╭─ 抜粋
東大医学部のフェイク論文が不正とされない謎 国民の知る権利を蹂躙する東大
日本は民主主義の国家であり、主権は国民に存在します(日本国憲法)。国民主権を保証するための一つとして、表現の自由が憲法で保障されています(日本国憲法第二十一条)。表現の自由は、情報を得たり、共有したり、発信したりする自由が含まれると解釈されます。つまり、必要な情報を得る権利、「知る権利」が国民にはあるわけです。国民の知る権利を保障するのが、それと表裏一体の関係にあるの行政側の説明責任です。説明責任が果たされないと、国民の知る権利が侵害されます。
大学での科学研究を可能にしているのは研究費であり、その原資は税金です。大学で研究する以上、その研究成果は国民に直接、または間接的に国民に還元される必要がありますし、研究費が公正に使われていることを国民がチェックする体制が保証されていなければ、民主主義が成り立ちません。研究不正は、税金が正しく使われなかった状態ですから、研究不正の調査報告は、納税者である国民に対してなされるべきものです。納税者には知る権利があり、大学には説明責任があります。
╰─
**課題一覧**
A: 抜粋において、表現の自由に含まれると解釈されている自由をすべて挙げてください。
B: 東大医学部の論文と知る権利をめぐる抜粋について、最後の文に続く文章を書いてください。
記録は抜粋とは別の資料です。
╭─ 表示情報
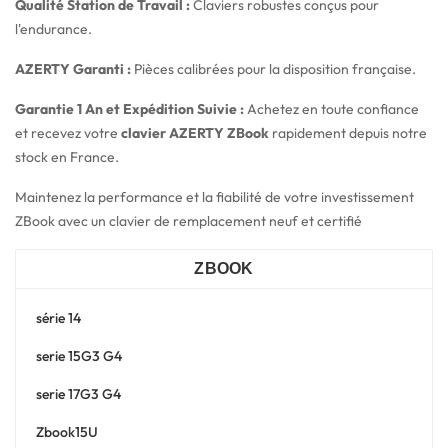
Qualité Station de Travail :
Claviers robustes conçus pour
l'endurance.
AZERTY Garanti :
Pièces calibrées pour la disposition française.
Garantie 1 An et Expédition Suivie :
Achetez en toute confiance
et recevez votre
clavier AZERTY ZBook
rapidement depuis notre
stock en France.
Maintenez la performance et la fiabilité de votre investissement
ZBook avec un clavier de remplacement neuf et certifié
ZBOOK
série 14
serie 15G3 G4
serie 17G3 G4
Zbook15U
╰─
**項目別解答**
A: 情報を得る自由、情報を共有する自由、情報を発信する自由

B:
東大が1年間に使う研究費の総額はどれくらいでしょうか?少なくとも1000億円は軽く超えるはずです。もちろん、国民の税金がその原資です。東京大学から出た科学論文に不正があるという告発がなされ(⇒記事)、東大は調査委員会を立ち上げて調査を行いましたが、その報告書はなぜか公開されませんでした。これでは、説明責任を全く果たしていません(⇒記事)。不正が無い場合には説明しないという時代錯誤なふざけたガイドラインにすがっているようですが(⇒ヤフー記事)、不正なしとした根拠を示さない限り、第三者には本当に不正がなかったのかどうかのチェックができません。実際、告発された論文を見ると、専門家から見て、不正がなかったと考えることが極めて困難なものです(⇒記事)。このような事例に関して、不正なし、だからそれ以上の説明はしないというのは、不正の隠蔽を強く疑わせる行為であり、決して許されません。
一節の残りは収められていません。